>> Begin Given records

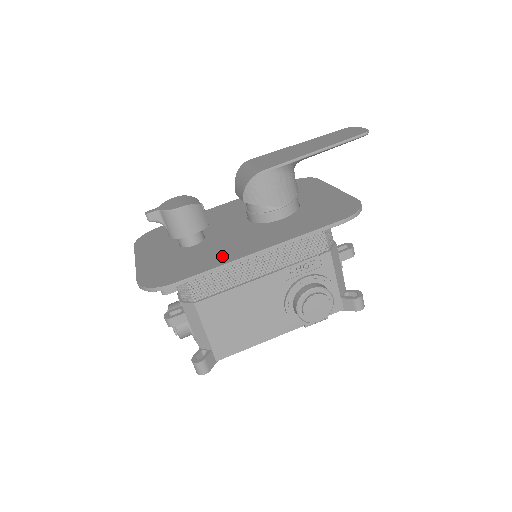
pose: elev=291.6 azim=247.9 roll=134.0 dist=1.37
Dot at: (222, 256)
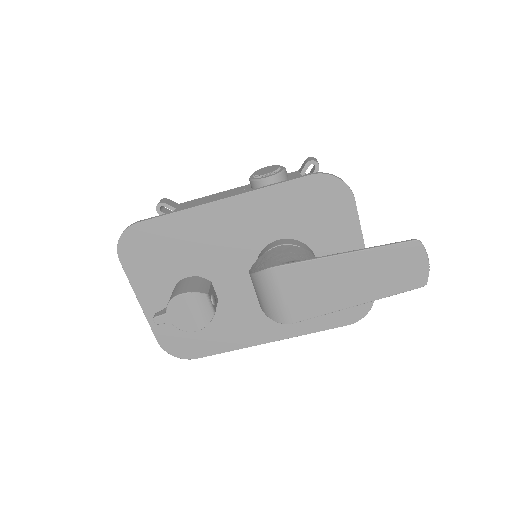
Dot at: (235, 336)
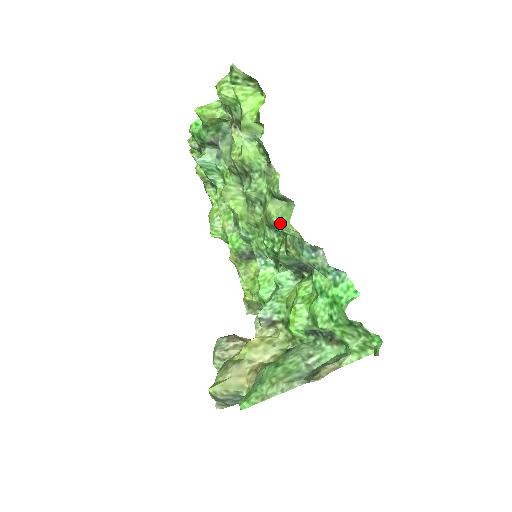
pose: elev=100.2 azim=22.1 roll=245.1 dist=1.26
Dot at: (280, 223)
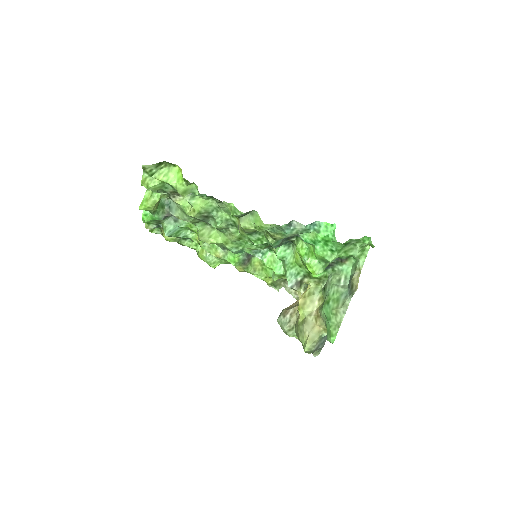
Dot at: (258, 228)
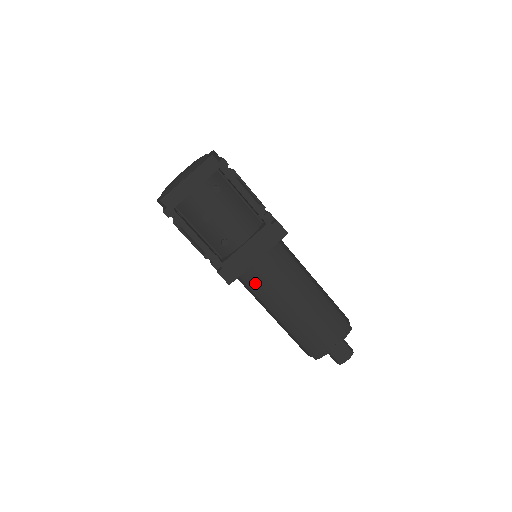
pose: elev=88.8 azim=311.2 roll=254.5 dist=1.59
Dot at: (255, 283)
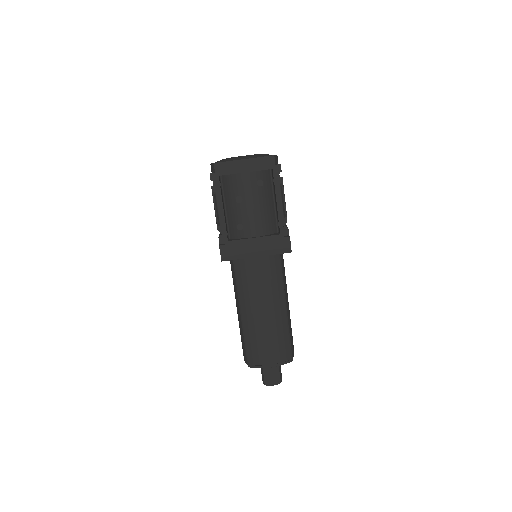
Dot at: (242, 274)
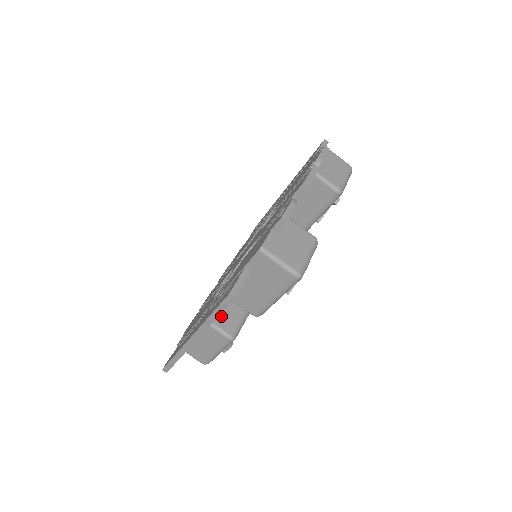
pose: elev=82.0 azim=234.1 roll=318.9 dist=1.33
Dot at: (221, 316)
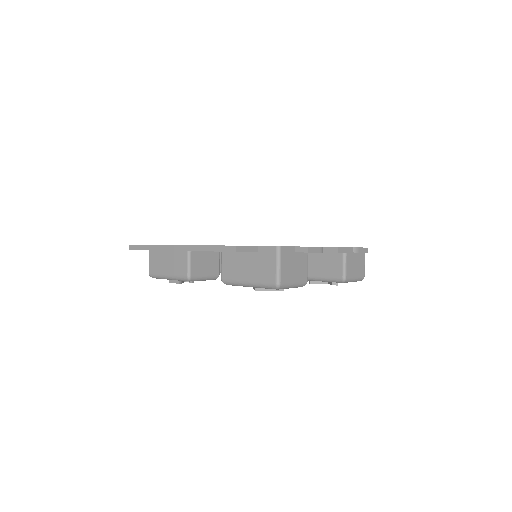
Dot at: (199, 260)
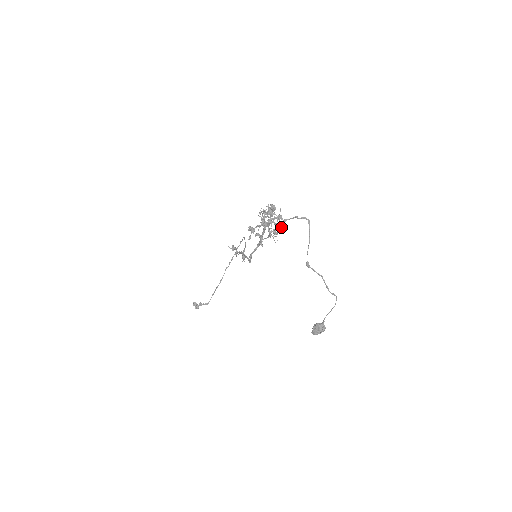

>> End Given records
>> Begin Given records

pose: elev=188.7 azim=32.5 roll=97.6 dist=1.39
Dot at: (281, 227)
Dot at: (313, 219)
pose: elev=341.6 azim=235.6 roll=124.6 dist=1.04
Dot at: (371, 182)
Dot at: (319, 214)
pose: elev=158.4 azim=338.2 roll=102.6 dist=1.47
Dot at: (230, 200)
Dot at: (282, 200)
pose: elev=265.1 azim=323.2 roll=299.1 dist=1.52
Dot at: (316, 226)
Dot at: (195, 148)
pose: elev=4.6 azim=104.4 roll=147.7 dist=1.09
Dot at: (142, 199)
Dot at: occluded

>> End Given records

## Requirement
Write out again the lines of the records, starting with the line that contains "pose: elev=265.1 azim=323.2" and going on through the line that contains "Dot at: occluded", with both of those lines included.

## Reply to the exercise
pose: elev=265.1 azim=323.2 roll=299.1 dist=1.52
Dot at: (316, 226)
Dot at: (195, 148)
pose: elev=4.6 azim=104.4 roll=147.7 dist=1.09
Dot at: (142, 199)
Dot at: occluded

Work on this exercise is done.